• [TO DO]: Write out every line from the listing below where the string "Holscher" is found.

• [SOURCE DATA]:
--- START ---

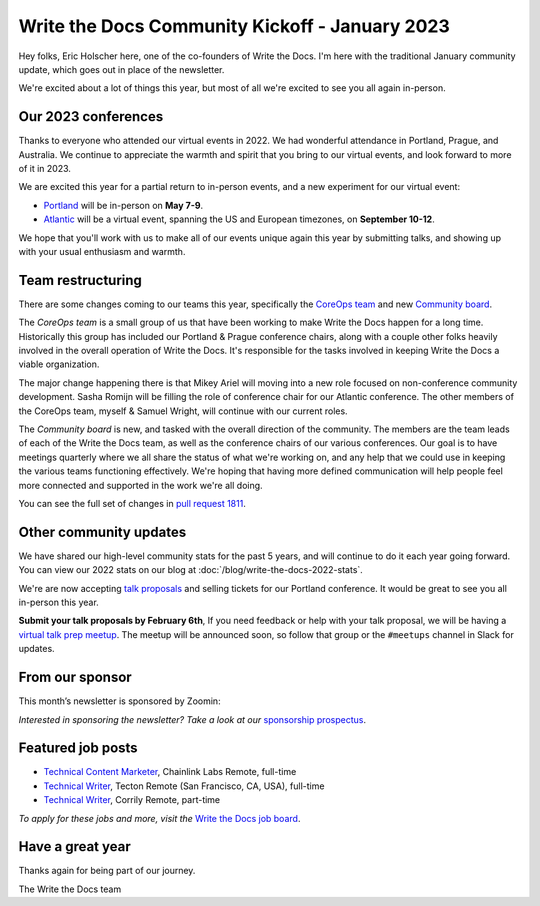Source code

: .. post:: Jan 17, 2023
   :tags: stats, year in review, newsletter
   :author: Eric Holscher

Write the Docs Community Kickoff - January 2023
===============================================

Hey folks, Eric Holscher here, one of the co-founders of Write the Docs.
I'm here with the traditional January community update,
which goes out in place of the newsletter. 

We're excited about a lot of things this year,
but most of all we're excited to see you all again in-person.

Our 2023 conferences
--------------------

Thanks to everyone who attended our virtual events in 2022.
We had wonderful attendance in Portland, Prague, and Australia.
We continue to appreciate the warmth and spirit that you bring to our virtual events,
and look forward to more of it in 2023.

We are excited this year for a partial return to in-person events,
and a new experiment for our virtual event:

* `Portland <https://www.writethedocs.org/conf/portland/2023/>`_ will be in-person on **May 7-9**.
* `Atlantic <https://www.writethedocs.org/conf/atlantic/2023/>`_ will be a virtual event, spanning the US and European timezones, on **September 10-12**.

We hope that you'll work with us to make all of our events unique again this year by submitting talks,
and showing up with your usual enthusiasm and warmth.

Team restructuring
------------------

There are some changes coming to our teams this year,
specifically the `CoreOps team <https://www.writethedocs.org/team/#core-operations-coreops>`_ and new `Community board <https://www.writethedocs.org/team/#community-board>`_.

The *CoreOps team* is a small group of us that have been working to make Write the Docs happen for a long time.
Historically this group has included our Portland & Prague conference chairs,
along with a couple other folks heavily involved in the overall operation of Write the Docs.
It's responsible for the tasks involved in keeping Write the Docs a viable organization.

The major change happening there is that Mikey Ariel will moving into a new role focused on non-conference community development.
Sasha Romijn will be filling the role of conference chair for our Atlantic conference.
The other members of the CoreOps team, myself & Samuel Wright, will continue with our current roles.

The *Community board* is new, and tasked with the overall direction of the community.
The members are the team leads of each of the Write the Docs team,
as well as the conference chairs of our various conferences.
Our goal is to have meetings quarterly where we all share the status of what we're working on,
and any help that we could use in keeping the various teams functioning effectively.
We're hoping that having more defined communication will help people feel more connected and supported in the work we're all doing.

You can see the full set of changes in `pull request 1811 <https://github.com/writethedocs/www/pull/1811>`_.

Other community updates
-----------------------

We have shared our high-level community stats for the past 5 years,
and will continue to do it each year going forward.
You can view our 2022 stats on our blog at :doc:`/blog/write-the-docs-2022-stats`.

We're are now accepting `talk proposals <https://www.writethedocs.org/conf/portland/2023/cfp/>`_ and selling tickets for our Portland conference.
It would be great to see you all in-person this year.

**Submit your talk proposals by February 6th**,
If you need feedback or help with your talk proposal,
we will be having a `virtual talk prep meetup <https://www.meetup.com/virtual-write-the-docs-west-coast-quorum>`_.
The meetup will be announced soon, so follow that group or the ``#meetups`` channel in Slack for updates.

From our sponsor
----------------

This month’s newsletter is sponsored by Zoomin:

.. raw:: html

    <hr>
    <table width="100%" border="0" cellspacing="0" cellpadding="0" style="width:100%; max-width: 600px;">
      <tbody>
        <tr>
          <td width="75%">
              <p>
              <a href="https://www.zoominsoftware.com/platform?vert=Write_The_Docs&utm_medium=referral&utm_source=WriteTheDocs&utm_campaign=Jan_Newsletter&utm_content=">Fast and easy content delivery!</a> Publish content everywhere at the click of a button to maximize your team productivity
              </p>

              <p>
              <a href="https://www.zoominsoftware.com/webinars/how-i-learned-to-stop-worrying-and-love-m-a?vert=Write_The_Docs&utm_medium=referral&utm_source=WriteTheDocs&utm_campaign=Jan_Newsletter&utm_content=">Watch our latest panel</a> on what your documentation team can start doing today to prepare for M&A
              </p>
          </td>
          <td width="25%">
            <a href="https://www.zoominsoftware.com/?vert=Write_The_Docs_Newsletter&utm_medium=referral&utm_source=WriteTheDocs&utm_campaign=Jan_Newsletter">
              <img style="margin-left: 15px;" alt="Zoomin" src="/_static/img/sponsors/zoomin.png">
            </a>
          </td>
        </tr>
      </tbody>
    </table>
    <hr>

*Interested in sponsoring the newsletter? Take a look at our* `sponsorship prospectus </sponsorship/newsletter/>`__.


Featured job posts
------------------

* `Technical Content Marketer <https://jobs.writethedocs.org/job/535/technical-content-marketer/>`__,  Chainlink Labs
  Remote, full-time
* `Technical Writer <https://jobs.writethedocs.org/job/559/technical-writer/>`__, Tecton
  Remote (San Francisco, CA, USA), full-time
* `Technical Writer  <https://jobs.writethedocs.org/job/570/technical-writer/>`__, Corrily
  Remote, part-time

*To apply for these jobs and more, visit the* `Write the Docs job board <https://jobs.writethedocs.org/>`_.


Have a great year
-----------------

Thanks again for being part of our journey.

The Write the Docs team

--- END ---

• [EXERCISE SOLUTION]:
   :author: Eric Holscher
Hey folks, Eric Holscher here, one of the co-founders of Write the Docs.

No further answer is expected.